Why Recombinant Antibodies?
Enhanced reproducibility and consistency
Recombinant antibodies are made from defined amino acid sequences and produced in a defined and reproducible manner. Traditional hybridoma production suffers from gene instability and cell-line drift which results in unknown antibody compositions. A published report revealed that more than 30% of 185 randomly selected hybridomas weren’t even truly monoclonal as they contained additional productive antibody heavy or light chains outside of their primary specificities. Recombinant antibodies eliminate all of these sources of lot-to-lot variability ensuring that future batches will be identical to previous batches.
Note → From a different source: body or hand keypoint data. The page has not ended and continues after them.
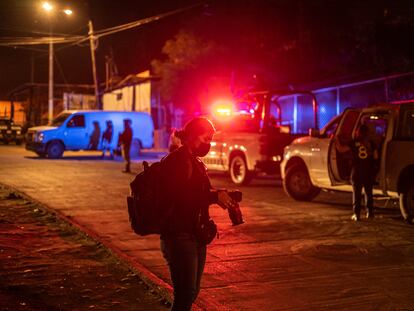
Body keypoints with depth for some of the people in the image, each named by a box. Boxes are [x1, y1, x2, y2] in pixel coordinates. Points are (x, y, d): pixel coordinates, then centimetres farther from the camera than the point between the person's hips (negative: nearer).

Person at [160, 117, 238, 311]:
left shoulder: (196, 162, 19)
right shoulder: (176, 160, -12)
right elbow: (177, 195, -25)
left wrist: (220, 196, 1)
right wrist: (214, 196, -22)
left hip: (196, 235, 10)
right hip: (179, 236, -10)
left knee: (192, 292, 14)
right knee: (185, 295, -10)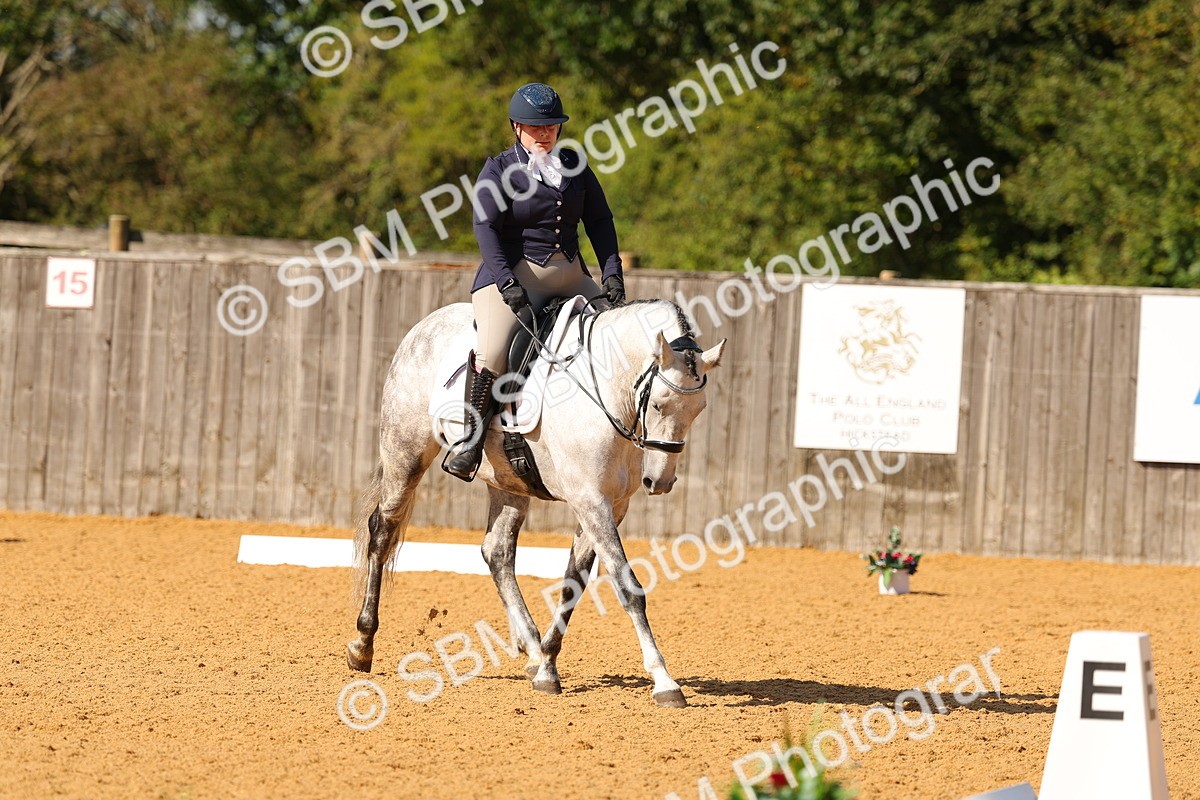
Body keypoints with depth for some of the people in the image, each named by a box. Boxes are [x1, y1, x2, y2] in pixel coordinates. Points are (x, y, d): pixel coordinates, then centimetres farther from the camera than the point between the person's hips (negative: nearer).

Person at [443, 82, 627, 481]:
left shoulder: (575, 167, 12)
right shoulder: (499, 170, -1)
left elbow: (600, 221, 13)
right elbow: (486, 227, -11)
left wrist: (612, 273, -2)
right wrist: (506, 283, -24)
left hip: (571, 276, 5)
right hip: (514, 275, -5)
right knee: (493, 350, -28)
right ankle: (471, 439, -16)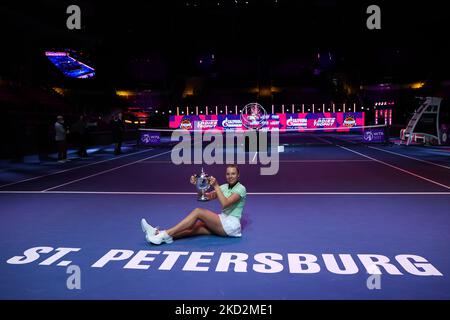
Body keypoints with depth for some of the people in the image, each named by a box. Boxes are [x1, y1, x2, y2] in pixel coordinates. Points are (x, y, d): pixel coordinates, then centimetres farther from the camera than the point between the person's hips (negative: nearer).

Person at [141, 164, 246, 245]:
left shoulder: (241, 188, -7)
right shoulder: (224, 187, 15)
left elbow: (225, 203, -23)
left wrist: (216, 186, -24)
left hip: (231, 224, -7)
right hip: (222, 222, 7)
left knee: (198, 211, -24)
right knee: (193, 227, -18)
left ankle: (166, 235, -30)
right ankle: (159, 233, -34)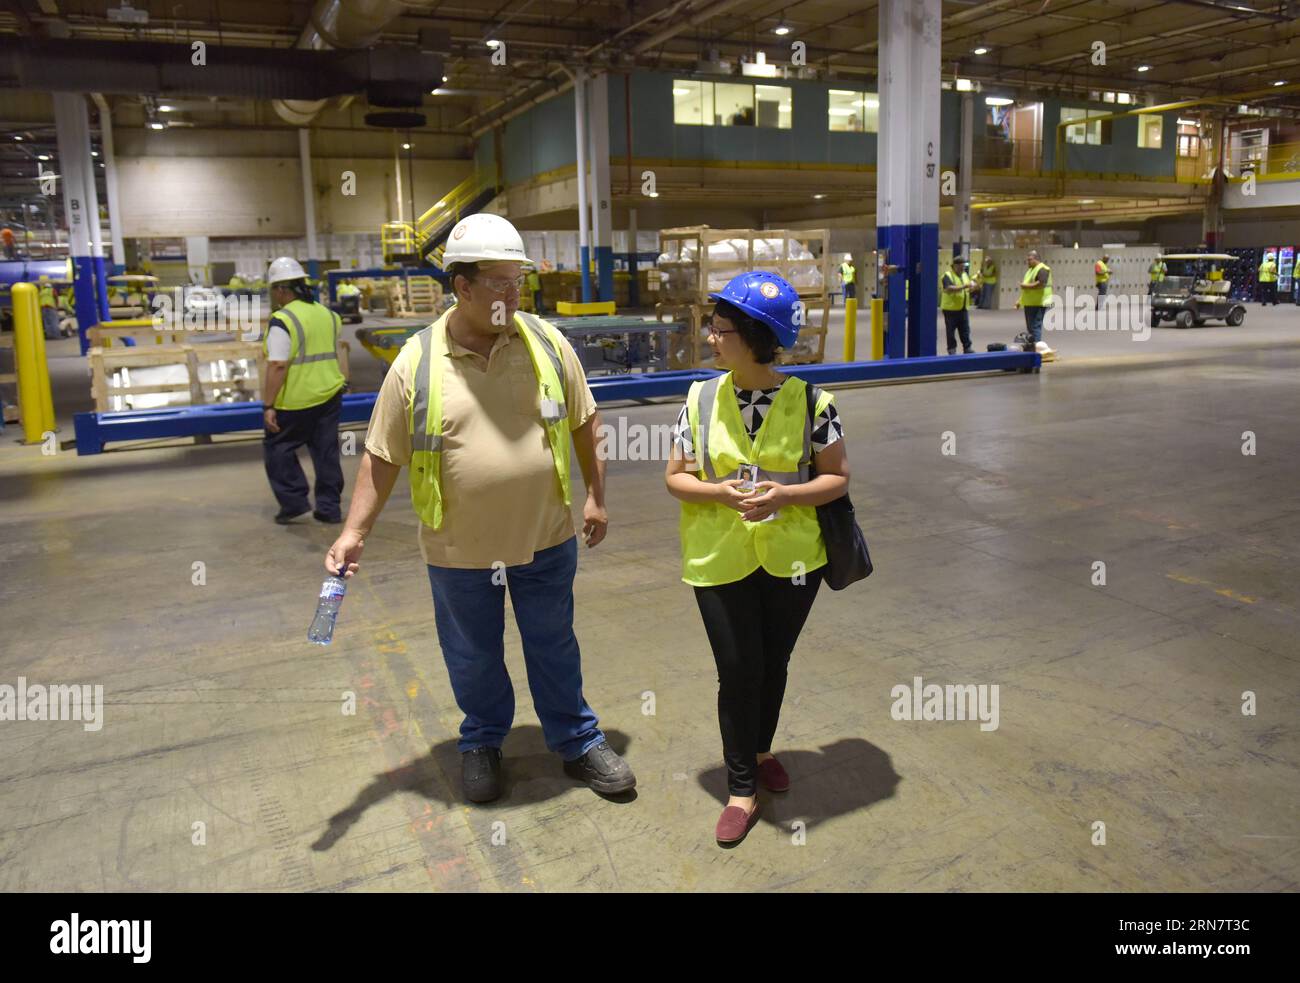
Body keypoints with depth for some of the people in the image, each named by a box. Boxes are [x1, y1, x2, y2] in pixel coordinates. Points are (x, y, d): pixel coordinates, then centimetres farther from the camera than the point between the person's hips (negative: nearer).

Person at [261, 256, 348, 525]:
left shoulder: (282, 320, -15)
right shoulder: (327, 314, 8)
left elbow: (277, 366, -20)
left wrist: (268, 405, -17)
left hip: (295, 402, -7)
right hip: (330, 394, 7)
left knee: (278, 448, 10)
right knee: (326, 452, 11)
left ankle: (294, 501, 8)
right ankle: (329, 508, 14)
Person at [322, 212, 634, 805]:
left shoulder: (547, 344, -5)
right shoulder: (416, 363, -10)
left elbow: (584, 423, 4)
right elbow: (382, 458, -4)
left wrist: (596, 496, 4)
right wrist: (354, 532, -7)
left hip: (546, 539, 1)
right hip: (459, 550, -1)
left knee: (554, 646, 17)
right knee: (473, 655, 17)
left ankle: (577, 741, 36)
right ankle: (482, 743, 42)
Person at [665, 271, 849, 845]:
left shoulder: (811, 403, -9)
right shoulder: (701, 399, -5)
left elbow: (837, 477, -3)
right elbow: (675, 477, 1)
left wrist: (785, 495, -20)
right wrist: (718, 492, -19)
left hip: (791, 558, 0)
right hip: (720, 560, 0)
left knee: (773, 664, 18)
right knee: (738, 673, 5)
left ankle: (760, 751, 45)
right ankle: (742, 788, 24)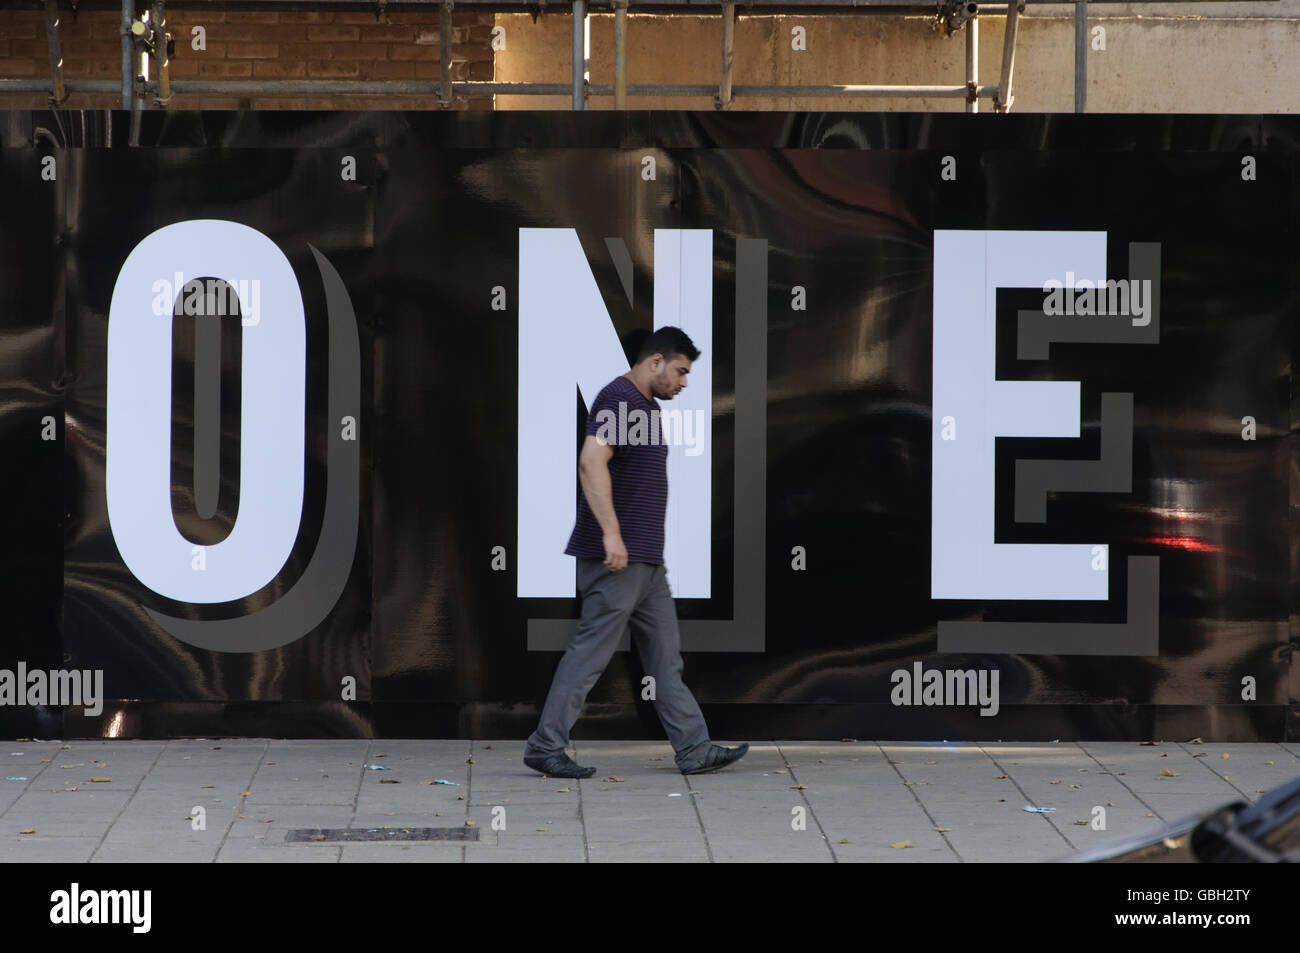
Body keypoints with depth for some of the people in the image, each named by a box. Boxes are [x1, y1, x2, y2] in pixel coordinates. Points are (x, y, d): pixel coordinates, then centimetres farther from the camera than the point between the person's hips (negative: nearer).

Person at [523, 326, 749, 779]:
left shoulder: (646, 407, 19)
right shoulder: (617, 398, -13)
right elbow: (592, 461, -26)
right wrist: (611, 533, -30)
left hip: (645, 560, 10)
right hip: (617, 556, -10)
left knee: (665, 656, 9)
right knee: (590, 652, -6)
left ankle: (694, 749, 10)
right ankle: (545, 745, 0)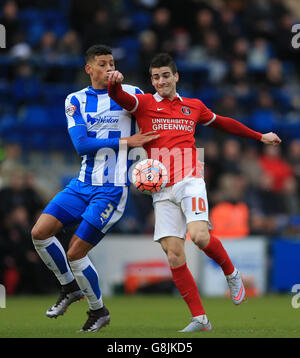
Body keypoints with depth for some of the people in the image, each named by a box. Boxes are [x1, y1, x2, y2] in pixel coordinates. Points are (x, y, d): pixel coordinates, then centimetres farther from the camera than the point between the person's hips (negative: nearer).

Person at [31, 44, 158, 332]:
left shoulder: (131, 95, -1)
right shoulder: (76, 100, 4)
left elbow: (154, 128, 10)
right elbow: (81, 144, -8)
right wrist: (124, 141, -16)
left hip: (112, 189, -4)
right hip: (82, 184, 4)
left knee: (75, 253, -10)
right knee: (40, 232, -10)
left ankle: (98, 310, 13)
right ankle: (69, 287, 13)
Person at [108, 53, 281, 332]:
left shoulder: (193, 106, 16)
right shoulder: (144, 104, 10)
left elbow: (222, 123, 31)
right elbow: (118, 97, -9)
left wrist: (259, 136, 37)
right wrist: (115, 83, -33)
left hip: (189, 181, -1)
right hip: (161, 190, 1)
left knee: (199, 236, -25)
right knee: (174, 254, -6)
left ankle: (231, 273, 6)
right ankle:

Multiple format engineering
Recombinant antibodies can be reformatted into multiple variants thus allowing increased utility and options to the researcher. Traditional hybridomas can only be produced in their original format which may not be compatible with the desired utility. Our antibodies can be engineered with a variety of options including:
- Fc domains with different species or isotypes
- Molecularly defined antibody fragments and scaffolds such as Fabs and bispecifics
- Site-specific modifications such as defined biotinylation rather than unknown random biotinylation
- NullFc™ specific point mutations to drastically reduce Fc receptor interactions and reduce non-specific background binding
Highly defined expression
Our antibodies are produced via transient transfections of mammalian cell lines in a chemically defined, serum-free expression system which eliminates serum contamination and results in low endotoxin levels and highly pure antibodies.
The problem is that there are too many antibodies out there that are either non-specific (detect other targets in addition to – or in lieu of – the intended target), or not fit-for-purpose (not sensitive enough to detect endogenous signal or don’t work in the intended applications).